• What the exercise asks:
Examine the material below and count the lines that hold the word "tray". Report only the number.

• Data to process:
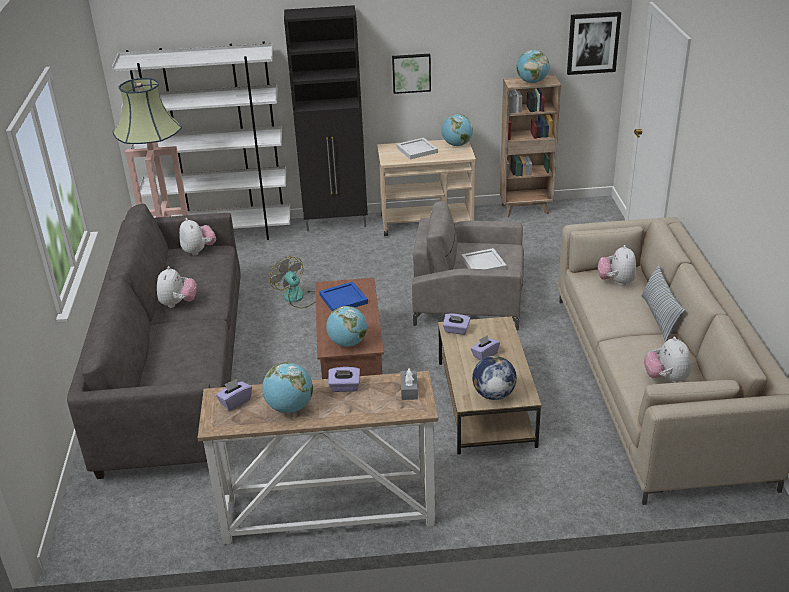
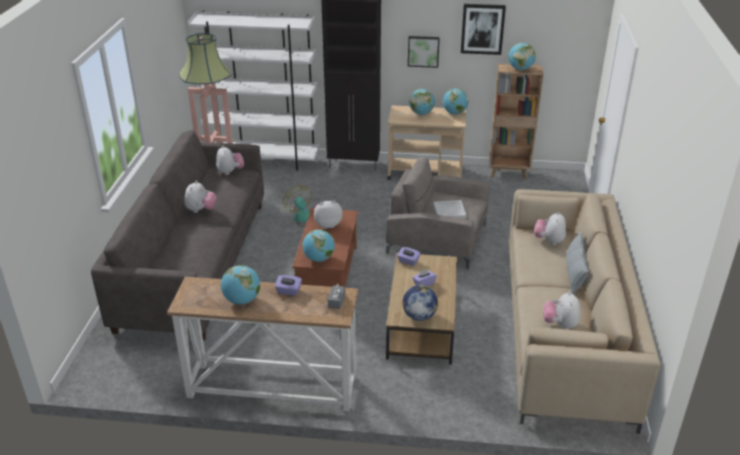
camera: 10 degrees right, 0 degrees up
purple tissue box [216,379,252,411] -> none
blue tray [319,282,368,312] -> plush toy [314,200,343,229]
white tray [397,138,438,160] -> globe [409,89,435,115]
picture [567,12,621,75] -> picture moved to [461,4,506,55]

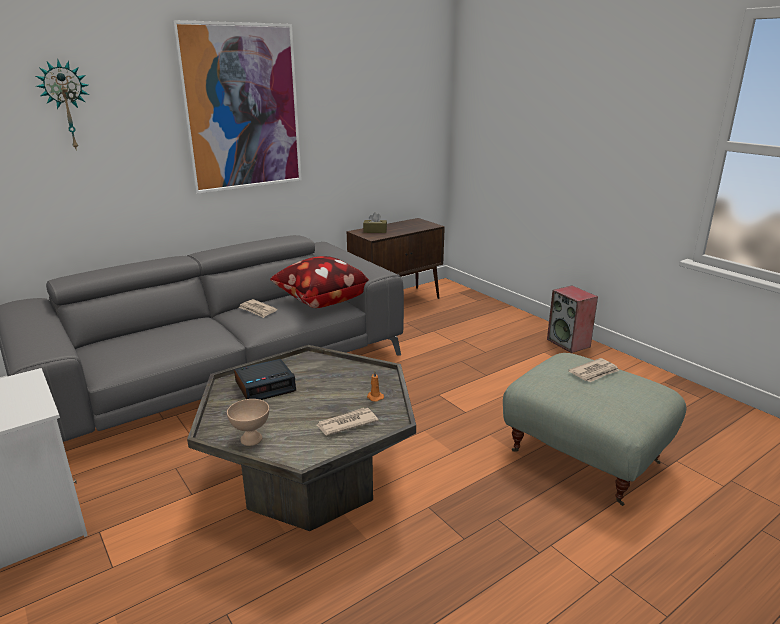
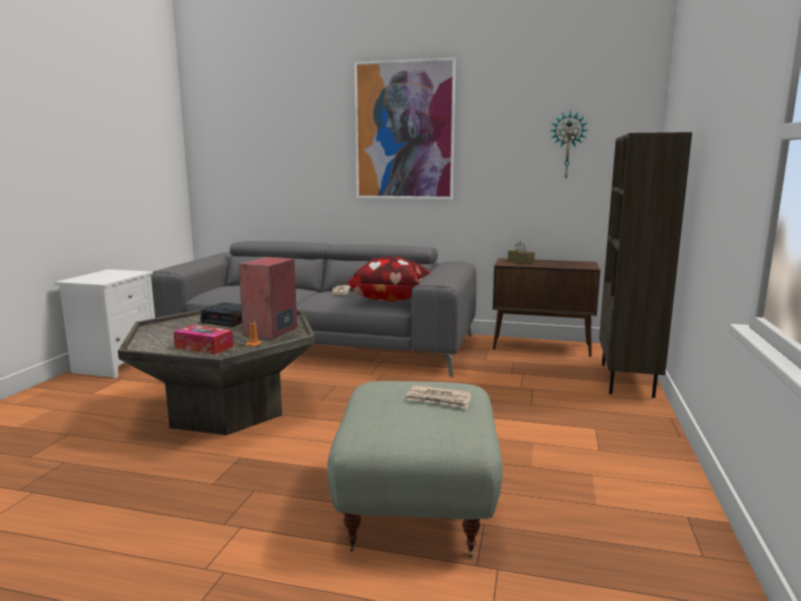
camera: 50 degrees right, 10 degrees down
wall clock [36,60,89,151] -> wall clock moved to [550,110,588,178]
beige bowl [227,399,269,446] -> none
newspaper [317,408,379,435] -> tissue box [173,325,233,355]
speaker [547,286,598,353] -> speaker moved to [238,257,297,340]
none -> brown bookcase [599,132,692,398]

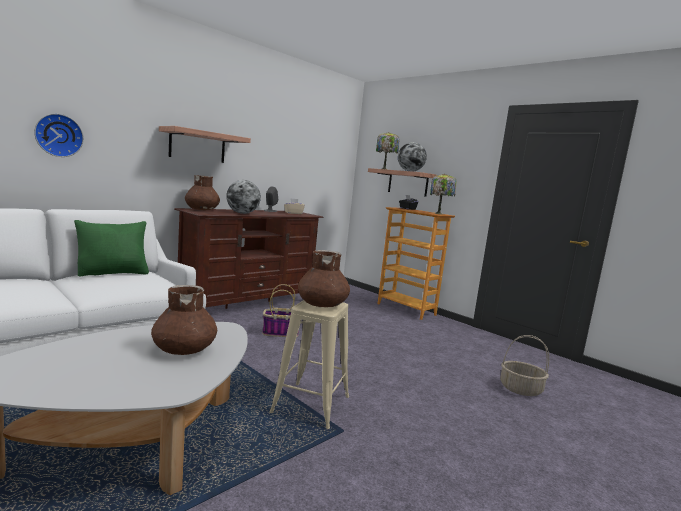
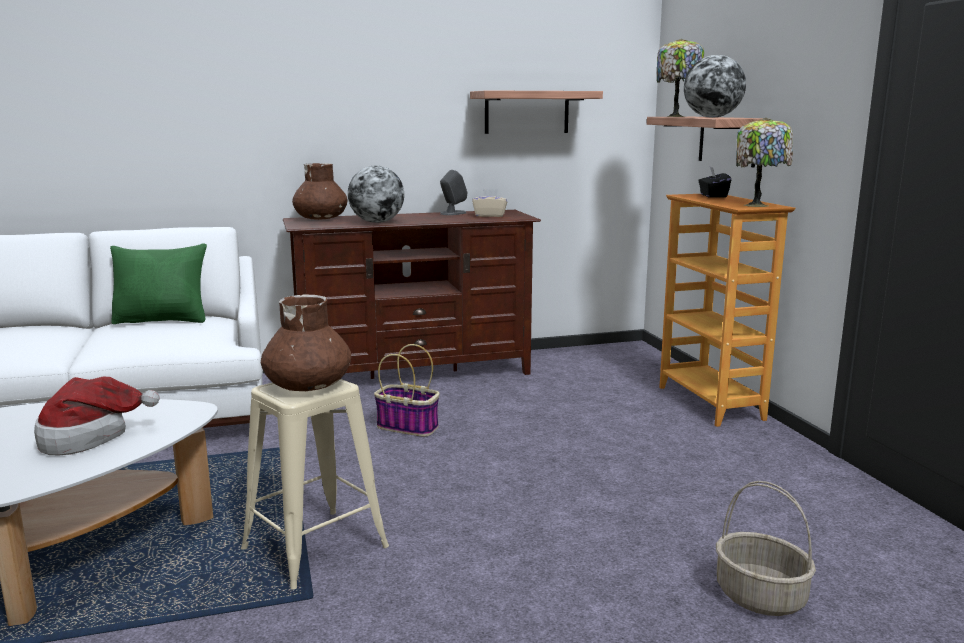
camera: 30 degrees right, 5 degrees up
wall clock [34,114,84,157] -> none
brown vase [151,285,217,355] -> hat [34,377,160,455]
shelf [159,126,251,163] -> shelf moved to [470,90,603,134]

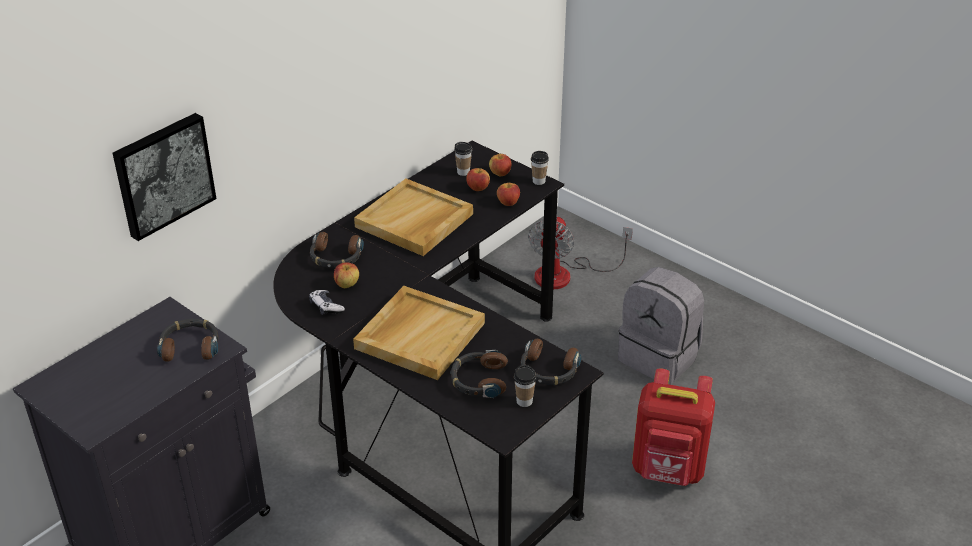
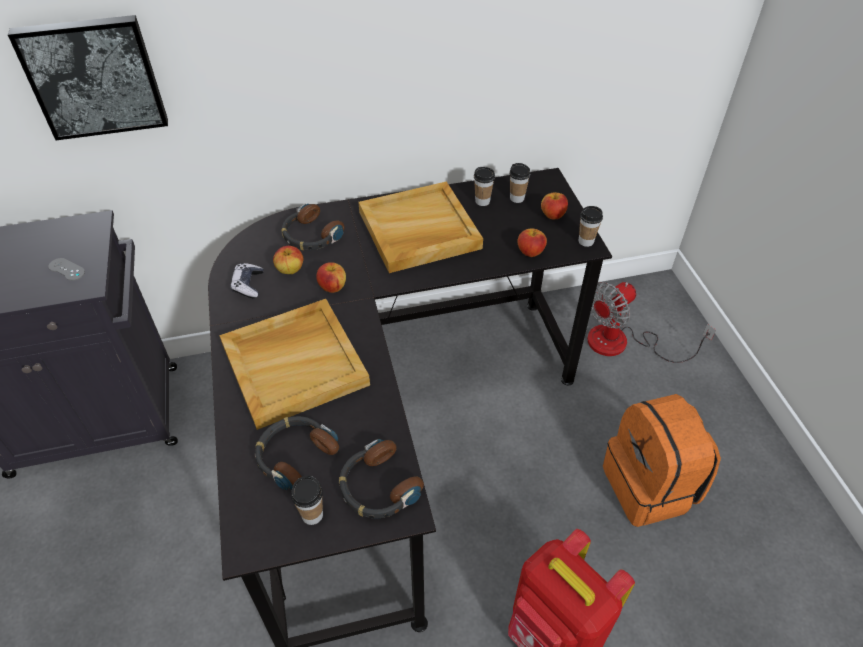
camera: 35 degrees right, 10 degrees up
headphones [157,319,219,362] -> grey game controller [48,258,85,281]
apple [466,168,490,191] -> apple moved to [316,262,346,293]
grey backpack [618,267,704,385] -> orange backpack [603,394,721,527]
none -> cup [474,167,495,206]

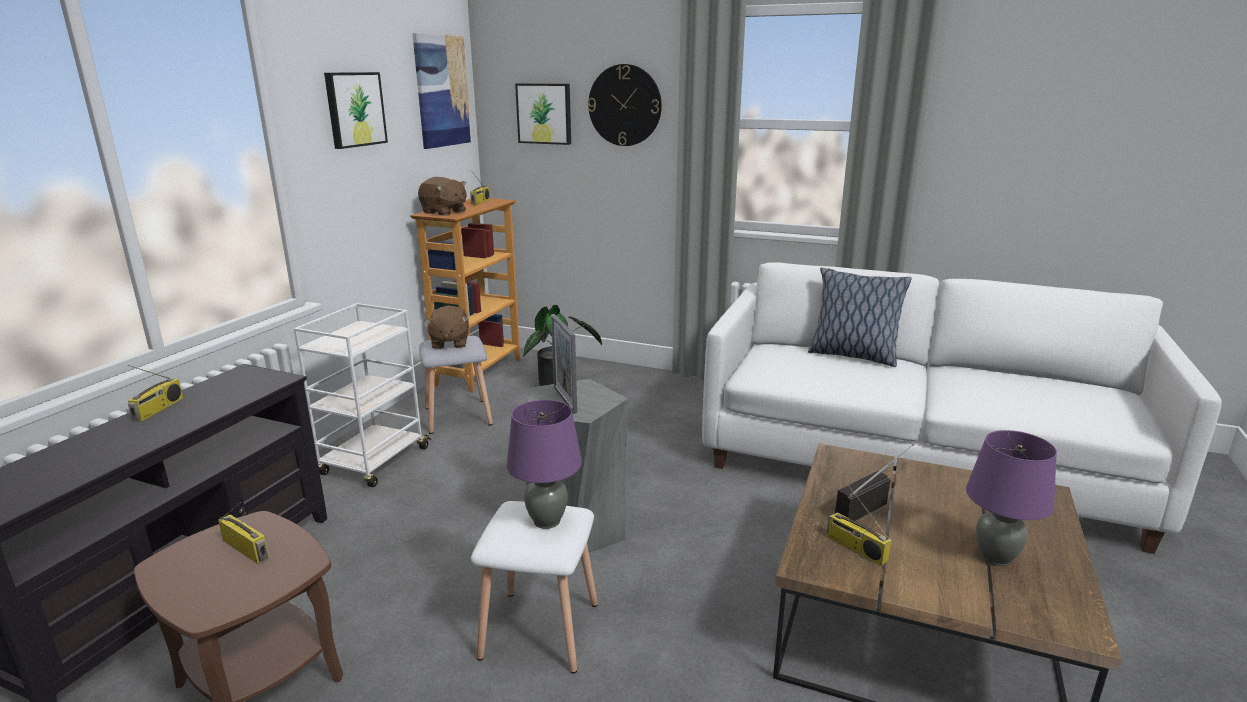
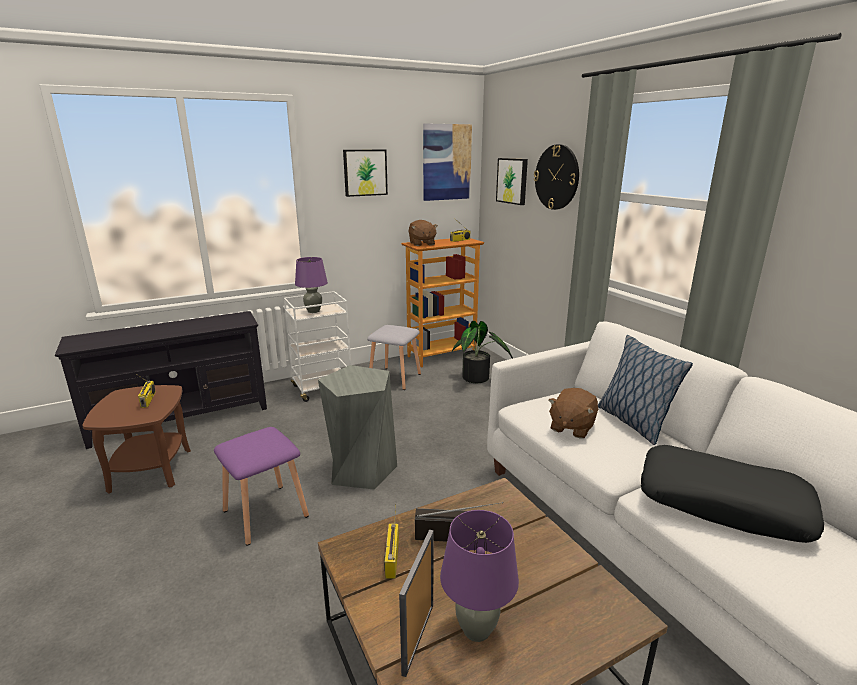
camera: 40 degrees right, 0 degrees up
radio [127,365,183,421] -> none
brown plush toy [425,305,469,349] -> brown plush toy moved to [548,388,598,439]
white stool [471,501,598,674] -> purple stool [214,427,309,546]
purple table lamp [507,400,582,529] -> purple table lamp moved to [295,257,328,313]
picture frame [551,314,577,414] -> picture frame moved to [399,529,434,677]
none -> black pillow [641,445,824,543]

• Solution for this problem:
2